Display and Output Options Page

Display Options

  • Enhanced visual effects in timeline When checked, items in the API Trace timeline will be drawn using rounded corners and gradient colors. When unchecked, items will be drawn with square corners and solid colors.
  • Zoom pivot follows mouse cursor When checked, the zoom pivot line in the timeline will automatically follow the mouse cursor as the mouse is moved. When unchecked, the zoom pivot line remains in a fixed location, and you must click somewhere within the timeline to reposition it.

Output Options

  • Write trace data at program termination When selected, the profiler will wait until the application terminates before writing any trace data to disk.
  • Write trace data periodically during program execution When selected, the profiler will periodically write all queued up trace data to disk during program execution. Note: this mode may introduce extra overhead to the profile data which will appear as periodic gaps in the timeline each time the queued-up data is written to disk
  • Interval at which to write trace data (in milliseconds) This specifies how often any queued-up profile data will be written to disk.

Updates Page

This page allows you to configure whether the APP Profiler will automatically check for updates, as well as how often it will check for updates.

It also allows you to check for updates manually.

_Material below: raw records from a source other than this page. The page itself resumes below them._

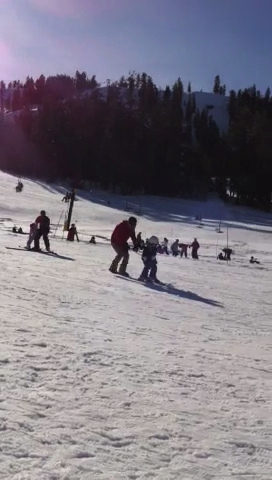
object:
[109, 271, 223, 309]
shadows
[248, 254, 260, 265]
person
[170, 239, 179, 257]
person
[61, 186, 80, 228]
pole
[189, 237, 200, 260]
person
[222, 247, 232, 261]
person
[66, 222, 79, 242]
person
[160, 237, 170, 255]
person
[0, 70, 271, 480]
hillside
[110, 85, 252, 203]
building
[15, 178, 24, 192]
chairlift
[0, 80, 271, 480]
snow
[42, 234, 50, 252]
leg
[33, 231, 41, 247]
leg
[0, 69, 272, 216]
trees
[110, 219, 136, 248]
jacket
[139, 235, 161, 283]
child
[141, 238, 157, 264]
coat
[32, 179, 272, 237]
shadow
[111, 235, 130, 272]
brown pants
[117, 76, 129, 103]
chimney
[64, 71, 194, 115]
roof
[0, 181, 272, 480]
ground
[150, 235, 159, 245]
hat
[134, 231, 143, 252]
person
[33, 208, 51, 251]
man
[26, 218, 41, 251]
child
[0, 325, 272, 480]
footprints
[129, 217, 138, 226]
hat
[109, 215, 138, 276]
adult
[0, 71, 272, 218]
hill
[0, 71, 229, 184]
rock formation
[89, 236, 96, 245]
object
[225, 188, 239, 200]
lights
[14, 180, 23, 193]
people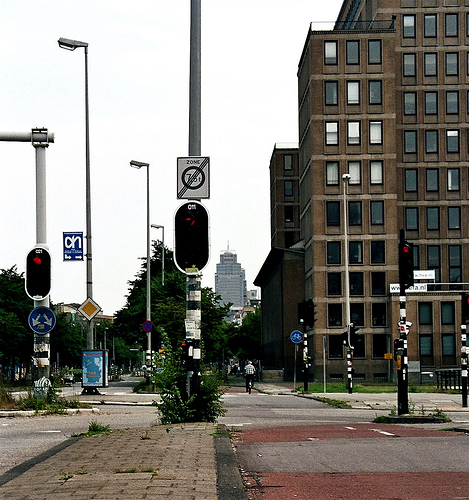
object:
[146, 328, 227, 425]
bush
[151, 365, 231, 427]
green plant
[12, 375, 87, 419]
green plant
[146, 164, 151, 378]
pole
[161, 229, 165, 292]
pole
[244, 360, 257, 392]
person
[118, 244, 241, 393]
tree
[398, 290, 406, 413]
post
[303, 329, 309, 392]
post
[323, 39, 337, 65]
window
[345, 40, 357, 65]
window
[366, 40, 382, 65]
window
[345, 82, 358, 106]
window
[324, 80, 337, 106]
window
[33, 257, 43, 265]
glowing red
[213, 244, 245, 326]
building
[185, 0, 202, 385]
pole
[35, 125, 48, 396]
pole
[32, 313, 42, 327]
arrows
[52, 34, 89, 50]
light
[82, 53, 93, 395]
post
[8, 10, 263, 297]
clouds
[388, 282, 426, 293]
sign board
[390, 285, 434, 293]
business name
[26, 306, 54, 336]
sign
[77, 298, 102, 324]
sign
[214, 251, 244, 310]
wall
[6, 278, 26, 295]
leaves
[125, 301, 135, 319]
leaves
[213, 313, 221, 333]
leaves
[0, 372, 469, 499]
road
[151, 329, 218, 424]
tree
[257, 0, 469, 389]
city building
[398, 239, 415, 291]
black signal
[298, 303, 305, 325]
black signal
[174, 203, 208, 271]
black signal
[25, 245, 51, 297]
black signal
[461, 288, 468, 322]
black signal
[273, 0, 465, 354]
wall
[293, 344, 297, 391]
pole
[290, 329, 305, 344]
sign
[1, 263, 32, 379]
tree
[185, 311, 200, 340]
poster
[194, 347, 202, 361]
poster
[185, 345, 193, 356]
poster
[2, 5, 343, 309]
sky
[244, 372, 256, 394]
bicycle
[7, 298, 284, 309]
horizon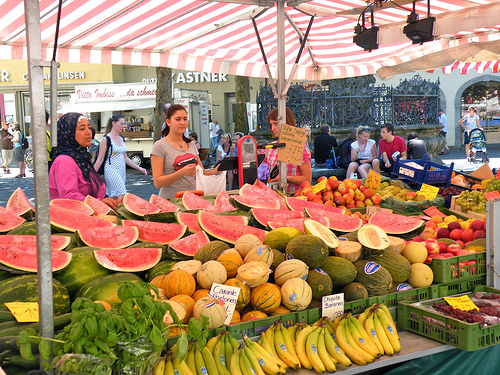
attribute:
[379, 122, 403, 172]
man — dating, white, caucasian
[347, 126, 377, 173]
woman — dating, caucasian, white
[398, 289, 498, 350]
crate — sturdy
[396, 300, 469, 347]
edge — straight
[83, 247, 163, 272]
watermelon — red, delicious, inviting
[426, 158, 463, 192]
ground — paved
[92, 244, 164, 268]
green watermelon — ripe, hearty, fresh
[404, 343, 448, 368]
table — green, painted, wooden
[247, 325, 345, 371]
yellow bananas — fresh, whole, ripening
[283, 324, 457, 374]
table — wooden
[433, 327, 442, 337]
edge — perforated, straight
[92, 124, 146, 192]
dress — sleeveless, knee-length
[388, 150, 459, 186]
train — small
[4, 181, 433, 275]
watermelon — red, quartered, juicy, succulent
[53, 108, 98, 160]
woman's head — Indian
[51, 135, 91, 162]
neck — long, graceful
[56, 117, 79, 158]
wrap — black, customary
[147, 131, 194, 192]
shirt — fitted, cartoon, screen-printed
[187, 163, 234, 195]
bag — open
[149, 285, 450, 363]
bananas — are yellow, are delicious, are ripening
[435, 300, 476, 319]
merchandise — fragile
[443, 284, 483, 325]
merchandise — fragile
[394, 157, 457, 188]
crate — black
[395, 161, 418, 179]
crate side — strong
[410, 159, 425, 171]
fruit — fresh, market stand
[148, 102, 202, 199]
lady — young, pretty, consumer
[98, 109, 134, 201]
woman — white, sweating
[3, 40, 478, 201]
town — bustling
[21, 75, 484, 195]
town — urbanized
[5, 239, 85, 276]
watermelon — ripe, sweet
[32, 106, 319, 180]
consumers — are interested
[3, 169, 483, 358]
fruit stand — abundant, fresh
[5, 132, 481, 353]
fruit stand — centralized, popular, fresh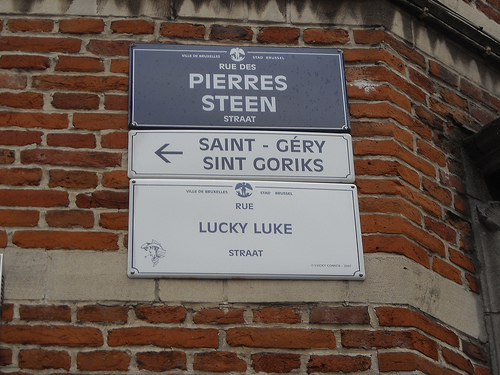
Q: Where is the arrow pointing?
A: Left.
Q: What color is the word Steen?
A: White.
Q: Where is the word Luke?
A: After lucky.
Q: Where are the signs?
A: On a wall.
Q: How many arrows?
A: 1.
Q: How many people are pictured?
A: Zero.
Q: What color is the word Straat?
A: Blue.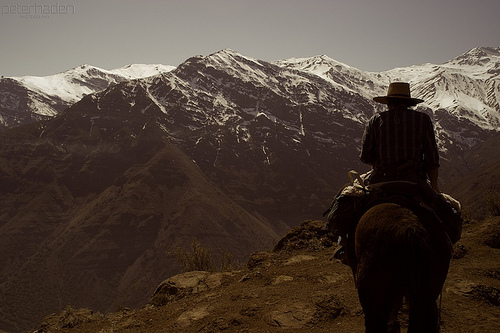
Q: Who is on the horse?
A: A man.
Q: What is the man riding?
A: A horse.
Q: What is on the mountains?
A: Snow.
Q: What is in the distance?
A: Mountains.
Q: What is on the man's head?
A: A cowboy hat.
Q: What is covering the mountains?
A: Snow.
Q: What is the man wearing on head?
A: Cowboy hat.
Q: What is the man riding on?
A: Horse.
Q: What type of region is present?
A: Rocky terrain.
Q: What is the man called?
A: Cowboy.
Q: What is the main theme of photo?
A: Man riding a horse.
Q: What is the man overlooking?
A: Mountains.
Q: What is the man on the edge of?
A: Cliff.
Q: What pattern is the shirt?
A: Plaid.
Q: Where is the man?
A: On a horse.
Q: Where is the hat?
A: On the man's head.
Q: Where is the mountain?
A: In front of the man.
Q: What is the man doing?
A: Riding.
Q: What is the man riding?
A: A horse.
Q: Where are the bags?
A: On the horse.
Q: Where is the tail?
A: On the horse.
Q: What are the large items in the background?
A: Mountains.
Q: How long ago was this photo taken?
A: One year ago.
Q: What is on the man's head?
A: A cowboy hat.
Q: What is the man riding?
A: A horse.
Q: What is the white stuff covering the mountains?
A: Snow.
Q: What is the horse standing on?
A: A rocky outcrop.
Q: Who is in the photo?
A: A man.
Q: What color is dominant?
A: Brown.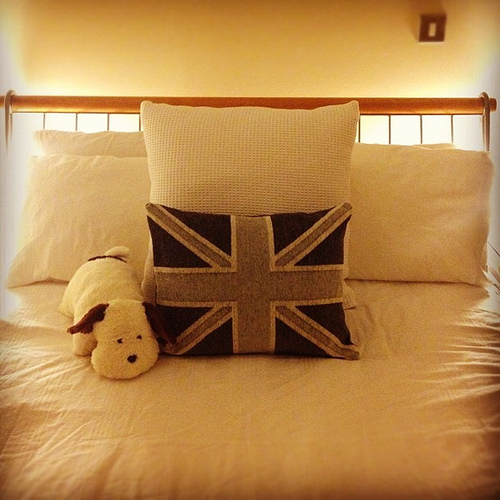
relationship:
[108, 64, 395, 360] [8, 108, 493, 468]
pillow on bed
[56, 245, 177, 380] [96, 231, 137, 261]
animal has tail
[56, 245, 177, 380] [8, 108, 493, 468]
animal on bed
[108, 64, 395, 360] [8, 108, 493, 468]
pillow of bed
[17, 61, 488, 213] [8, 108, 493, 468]
headboard of bed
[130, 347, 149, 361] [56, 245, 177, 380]
nose of animal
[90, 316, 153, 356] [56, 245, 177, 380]
eye of animal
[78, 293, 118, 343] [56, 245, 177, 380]
ear of animal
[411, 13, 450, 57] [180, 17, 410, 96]
switch on wall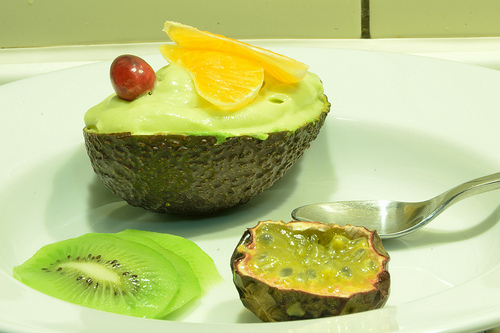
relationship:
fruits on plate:
[83, 61, 386, 306] [341, 43, 492, 329]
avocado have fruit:
[102, 92, 341, 192] [181, 20, 287, 95]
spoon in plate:
[313, 188, 485, 220] [341, 43, 492, 329]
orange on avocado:
[176, 30, 287, 100] [102, 92, 341, 192]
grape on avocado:
[101, 50, 158, 99] [102, 92, 341, 192]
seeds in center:
[270, 257, 369, 276] [269, 224, 377, 286]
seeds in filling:
[270, 257, 369, 276] [283, 274, 387, 302]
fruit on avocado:
[181, 20, 287, 95] [102, 92, 341, 192]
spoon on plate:
[313, 188, 485, 220] [341, 43, 492, 329]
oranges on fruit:
[181, 20, 287, 95] [102, 92, 341, 192]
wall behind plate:
[95, 1, 497, 46] [341, 43, 492, 329]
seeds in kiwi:
[63, 262, 132, 291] [46, 225, 213, 317]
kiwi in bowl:
[46, 225, 213, 317] [370, 57, 499, 275]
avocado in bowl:
[102, 92, 341, 192] [370, 57, 499, 275]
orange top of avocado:
[176, 30, 287, 100] [102, 92, 341, 192]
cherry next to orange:
[115, 61, 158, 91] [176, 30, 287, 100]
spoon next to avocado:
[313, 188, 485, 220] [102, 92, 341, 192]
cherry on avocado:
[115, 61, 158, 91] [102, 92, 341, 192]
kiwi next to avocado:
[46, 225, 213, 317] [102, 92, 341, 192]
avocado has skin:
[102, 92, 341, 192] [121, 139, 306, 193]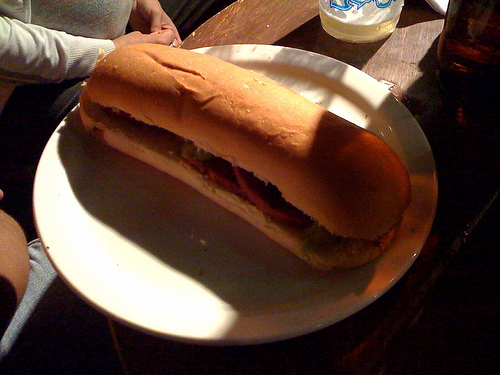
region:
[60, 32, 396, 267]
hot dog on the plate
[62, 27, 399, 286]
sandwich on a plate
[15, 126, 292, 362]
plate under a sandwich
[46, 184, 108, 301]
light casted on the plate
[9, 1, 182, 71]
arms of a man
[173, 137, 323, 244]
tomatoes in a sandwich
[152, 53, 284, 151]
bread on a sandwich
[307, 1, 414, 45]
cake on a table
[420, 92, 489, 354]
shadow on the table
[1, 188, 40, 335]
elbow of a man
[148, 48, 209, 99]
crease in the bread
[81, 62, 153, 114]
bun on a plate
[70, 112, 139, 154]
bun on a plate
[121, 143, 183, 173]
bun on a plate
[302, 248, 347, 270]
bun on a plate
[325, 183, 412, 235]
bun on a plate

  • Check for updates on startup When checked, the APP Profiler will automatically check for updates during startup of the Visual Studio plugin. When unchecked, no automatic check for updates will be performed.
  • Frequency of update check Allows you to specify how often you want the APP Profiler to check for updates.
    Frequency Description
    Every startup The APP Profiler will check for an update each time Visual Studio is started.
    Every day The APP Profiler will check for an update once each day when Visual Studio is started.
    Every 7 days The APP Profiler will check for an update once every 7 days when Visual Studio is started.
    Every 30 days The APP Profiler will check for an update once every 30 days when Visual Studio is started.
  • Last update check Displays the date of the most recent update check.
  • Next scheduled update check Displays the date of the next scheduled update check.
  • You have chosen to skip build X This will be shown if you choose to skip an available update.
  • Check for Updates Click this button to immediately check for an update.